Work item> Can you format all of the items below as a Markdown table with the columns No. and Line, giving each line its own numbered row and leaving out any blank lines?

[Dataset excerpts]

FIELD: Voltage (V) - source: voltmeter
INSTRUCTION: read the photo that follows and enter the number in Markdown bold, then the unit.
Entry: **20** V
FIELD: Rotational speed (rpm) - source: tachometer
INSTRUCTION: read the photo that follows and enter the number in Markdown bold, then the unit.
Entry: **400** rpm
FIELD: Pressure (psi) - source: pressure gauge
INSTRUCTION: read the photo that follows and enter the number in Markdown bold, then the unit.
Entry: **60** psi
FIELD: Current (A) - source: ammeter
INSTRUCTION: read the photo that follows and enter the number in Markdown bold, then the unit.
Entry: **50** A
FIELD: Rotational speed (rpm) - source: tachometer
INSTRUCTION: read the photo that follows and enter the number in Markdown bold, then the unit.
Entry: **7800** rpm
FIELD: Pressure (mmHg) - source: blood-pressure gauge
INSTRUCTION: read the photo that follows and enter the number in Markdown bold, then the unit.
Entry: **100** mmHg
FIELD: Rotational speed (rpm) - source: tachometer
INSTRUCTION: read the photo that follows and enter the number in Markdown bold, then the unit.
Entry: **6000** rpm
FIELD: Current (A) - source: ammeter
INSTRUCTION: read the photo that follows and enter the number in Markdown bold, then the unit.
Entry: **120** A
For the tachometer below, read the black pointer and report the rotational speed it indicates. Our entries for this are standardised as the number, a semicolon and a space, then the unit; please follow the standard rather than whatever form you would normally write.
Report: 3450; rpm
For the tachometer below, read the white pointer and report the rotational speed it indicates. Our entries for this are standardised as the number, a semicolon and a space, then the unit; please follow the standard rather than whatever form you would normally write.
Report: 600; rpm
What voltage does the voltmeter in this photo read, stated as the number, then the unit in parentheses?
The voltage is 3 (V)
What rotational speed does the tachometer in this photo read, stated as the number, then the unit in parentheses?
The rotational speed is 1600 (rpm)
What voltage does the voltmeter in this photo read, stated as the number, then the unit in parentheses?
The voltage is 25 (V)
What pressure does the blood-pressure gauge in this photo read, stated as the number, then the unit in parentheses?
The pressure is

Final answer>
| No. | Line |
|---|---|
| 1 | FIELD: Voltage (V) - source: voltmeter |
| 2 | INSTRUCTION: read the photo that follows and enter the number in Markdown bold, then the unit. |
| 3 | Entry: **20** V |
| 4 | FIELD: Rotational speed (rpm) - source: tachometer |
| 5 | INSTRUCTION: read the photo that follows and enter the number in Markdown bold, then the unit. |
| 6 | Entry: **400** rpm |
| 7 | FIELD: Pressure (psi) - source: pressure gauge |
| 8 | INSTRUCTION: read the photo that follows and enter the number in Markdown bold, then the unit. |
| 9 | Entry: **60** psi |
| 10 | FIELD: Current (A) - source: ammeter |
| 11 | INSTRUCTION: read the photo that follows and enter the number in Markdown bold, then the unit. |
| 12 | Entry: **50** A |
| 13 | FIELD: Rotational speed (rpm) - source: tachometer |
| 14 | INSTRUCTION: read the photo that follows and enter the number in Markdown bold, then the unit. |
| 15 | Entry: **7800** rpm |
| 16 | FIELD: Pressure (mmHg) - source: blood-pressure gauge |
| 17 | INSTRUCTION: read the photo that follows and enter the number in Markdown bold, then the unit. |
| 18 | Entry: **100** mmHg |
| 19 | FIELD: Rotational speed (rpm) - source: tachometer |
| 20 | INSTRUCTION: read the photo that follows and enter the number in Markdown bold, then the unit. |
| 21 | Entry: **6000** rpm |
| 22 | FIELD: Current (A) - source: ammeter |
| 23 | INSTRUCTION: read the photo that follows and enter the number in Markdown bold, then the unit. |
| 24 | Entry: **120** A |
| 25 | For the tachometer below, read the black pointer and report the rotational speed it indicates. Our entries for this are standardised as the number, a semicolon and a space, then the unit; please follow the standard rather than whatever form you would normally write. |
| 26 | Report: 3450; rpm |
| 27 | For the tachometer below, read the white pointer and report the rotational speed it indicates. Our entries for this are standardised as the number, a semicolon and a space, then the unit; please follow the standard rather than whatever form you would normally write. |
| 28 | Report: 600; rpm |
| 29 | What voltage does the voltmeter in this photo read, stated as the number, then the unit in parentheses? |
| 30 | The voltage is 3 (V) |
| 31 | What rotational speed does the tachometer in this photo read, stated as the number, then the unit in parentheses? |
| 32 | The rotational speed is 1600 (rpm) |
| 33 | What voltage does the voltmeter in this photo read, stated as the number, then the unit in parentheses? |
| 34 | The voltage is 25 (V) |
| 35 | What pressure does the blood-pressure gauge in this photo read, stated as the number, then the unit in parentheses? |
| 36 | The pressure is |